Write out, as an exact transcription, the line that has "Neurologischen Erkrankungen wie" and each line after it through the end of the data below.
§
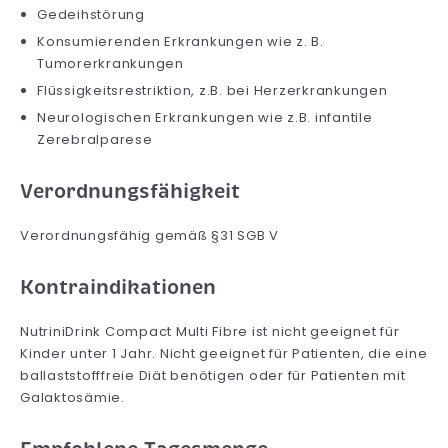
Gedeihstörung
Konsumierenden Erkrankungen wie z. B.
Tumorerkrankungen
Flüssigkeitsrestriktion, z.B. bei Herzerkrankungen
Neurologischen Erkrankungen wie z.B. infantile
Zerebralparese
Verordnungsfähigkeit
Verordnungsfähig gemäß §31 SGB V
Kontraindikationen
NutriniDrink Compact Multi Fibre ist nicht geeignet für
Kinder unter 1 Jahr. Nicht geeignet für Patienten, die eine
ballaststofffreie Diät benötigen oder für Patienten mit
Galaktosämie.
§
> [Completed exercise]
Neurologischen Erkrankungen wie z.B. infantile
Zerebralparese
Verordnungsfähigkeit
Verordnungsfähig gemäß §31 SGB V
Kontraindikationen
NutriniDrink Compact Multi Fibre ist nicht geeignet für
Kinder unter 1 Jahr. Nicht geeignet für Patienten, die eine
ballaststofffreie Diät benötigen oder für Patienten mit
Galaktosämie.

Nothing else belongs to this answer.